Manifestazioni Temporanee

Lo svolgimento di qualsiasi manifestazione temporanea di pubblico spettacolo, compreso le sagre, le feste patronali e simili,  è soggetta ad autorizzazione,; i soggetti organizzatori devono quindi presentare telematicamente al SUAP Comune di Calestano Pec: protocollo@postacert.comune.calestano.pr.it  una domanda di autorizzazione ai sensi degli artt. 68 e 69 del R.D. 18.6.1931, n. 773 (T.U.L.P.S.)

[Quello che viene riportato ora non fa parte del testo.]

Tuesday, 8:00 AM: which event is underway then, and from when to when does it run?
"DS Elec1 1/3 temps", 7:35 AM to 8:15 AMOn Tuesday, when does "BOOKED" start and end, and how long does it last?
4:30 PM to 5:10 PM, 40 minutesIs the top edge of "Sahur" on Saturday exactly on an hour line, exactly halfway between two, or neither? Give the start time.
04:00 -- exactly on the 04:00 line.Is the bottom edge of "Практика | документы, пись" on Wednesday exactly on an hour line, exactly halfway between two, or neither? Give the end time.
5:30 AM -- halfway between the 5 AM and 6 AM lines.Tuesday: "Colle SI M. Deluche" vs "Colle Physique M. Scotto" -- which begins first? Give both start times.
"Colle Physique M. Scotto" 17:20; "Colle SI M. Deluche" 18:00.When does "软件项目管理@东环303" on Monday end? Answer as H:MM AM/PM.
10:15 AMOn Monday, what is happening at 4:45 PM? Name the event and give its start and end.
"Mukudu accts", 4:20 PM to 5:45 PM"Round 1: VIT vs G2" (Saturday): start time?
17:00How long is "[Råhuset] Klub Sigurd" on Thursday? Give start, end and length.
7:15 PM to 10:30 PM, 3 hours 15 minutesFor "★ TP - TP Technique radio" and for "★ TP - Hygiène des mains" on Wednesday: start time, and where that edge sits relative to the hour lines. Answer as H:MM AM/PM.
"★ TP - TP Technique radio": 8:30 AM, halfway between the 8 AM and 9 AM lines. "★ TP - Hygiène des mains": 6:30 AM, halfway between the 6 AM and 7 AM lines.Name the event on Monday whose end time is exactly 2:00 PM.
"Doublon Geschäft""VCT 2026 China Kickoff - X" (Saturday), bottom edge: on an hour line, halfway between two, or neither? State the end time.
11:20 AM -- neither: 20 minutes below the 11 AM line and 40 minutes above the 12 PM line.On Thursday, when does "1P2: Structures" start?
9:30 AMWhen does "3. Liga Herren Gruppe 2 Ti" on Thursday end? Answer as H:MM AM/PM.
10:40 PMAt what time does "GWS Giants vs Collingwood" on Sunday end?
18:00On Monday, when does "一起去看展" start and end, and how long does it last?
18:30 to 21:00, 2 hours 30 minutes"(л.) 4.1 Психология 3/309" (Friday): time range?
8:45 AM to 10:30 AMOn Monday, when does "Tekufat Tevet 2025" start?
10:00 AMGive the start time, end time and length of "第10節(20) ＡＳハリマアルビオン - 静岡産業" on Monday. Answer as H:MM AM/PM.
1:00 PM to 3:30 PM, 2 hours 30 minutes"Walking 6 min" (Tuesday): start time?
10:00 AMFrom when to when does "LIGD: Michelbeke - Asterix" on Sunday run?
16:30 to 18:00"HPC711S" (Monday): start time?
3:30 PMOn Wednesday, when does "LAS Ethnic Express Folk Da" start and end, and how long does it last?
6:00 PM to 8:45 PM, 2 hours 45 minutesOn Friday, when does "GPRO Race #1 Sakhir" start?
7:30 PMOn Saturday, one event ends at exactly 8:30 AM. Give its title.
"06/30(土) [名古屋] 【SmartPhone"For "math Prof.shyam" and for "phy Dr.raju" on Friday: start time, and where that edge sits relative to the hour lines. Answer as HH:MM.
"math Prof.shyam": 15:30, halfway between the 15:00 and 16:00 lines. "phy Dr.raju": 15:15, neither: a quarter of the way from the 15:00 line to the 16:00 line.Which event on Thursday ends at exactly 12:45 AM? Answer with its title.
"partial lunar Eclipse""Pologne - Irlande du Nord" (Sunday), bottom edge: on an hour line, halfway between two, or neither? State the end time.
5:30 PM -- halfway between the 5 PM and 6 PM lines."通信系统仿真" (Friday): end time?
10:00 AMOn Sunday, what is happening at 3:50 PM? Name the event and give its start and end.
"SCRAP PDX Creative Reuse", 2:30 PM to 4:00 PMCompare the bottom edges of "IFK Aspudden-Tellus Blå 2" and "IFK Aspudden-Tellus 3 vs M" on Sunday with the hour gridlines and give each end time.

Nel caso in cui per la manifestazione temporanea non è previsto un numero di partecipanti superiore a 200 persone e gli eventi si concludono entro le ore 24:00 del giorno di inizio, la licenza è sostituita dalla Segnalazione Certificata di Inizio Attività (SCIA) di cui all'articolo 19 della legge 7 agosto 1990, n. 241, e successive modificazioni, da presentare telematicamente al SUAP Comune di Calestano Pec:  protocollo@postacert.comune.calestano.pr.it

1) ALLESTIMENTO DI STRUTTURE E/O ATTREZZATURE PER LO STAZIONAMENTO E/O IL CONTENIMENTO DEL PUBBLICO, PALCHI E/O PEDANE PER GLI ARTISTI

Nel caso in cui nell’area della manifestazione vengano allestite strutture e/o attrezzature per lo stazionamento e/o il contenimento del pubblico, palchi e/o pedane per gli artisti occorrerà:

a)       se la capienza prevista non supererà le 200 persone, produrre una relazione tecnica, resa ai sensi dell'art. 4 del D.P.R. 28/05/2001, n. 311, da un professionista iscritto all'albo degli ingegneri o all'albo degli architetti o all'albo dei periti industriali o nell'albo dei geometri che accerti e dichiari l'agibilità dell'area e delle strutture e/o attrezzature ai fini dell'esercizio dell'attività di pubblico spettacolo e trattenimenti danzanti, secondo le regole tecniche e la normativa vigente in materia, nonché definisca la capienza massima, certifichi la solidità delle strutture, la sicurezza e l'igiene dei locali e indichi le eventuali prescrizioni che dovranno essere adottate a tutela della sicurezza pubblica

b)       se la capienza prevista supererà le 200 persone  convocare la Commissione Comunale di Vigilanza che avrà il compito di verificare le condizioni di solidità, di sicurezza e di igiene dell'area e delle strutture e/o attrezzature ai fini dell'esercizio dell'attività di pubblico spettacolo e trattenimenti danzanti e di accertarne la conformità alla normativa vigente.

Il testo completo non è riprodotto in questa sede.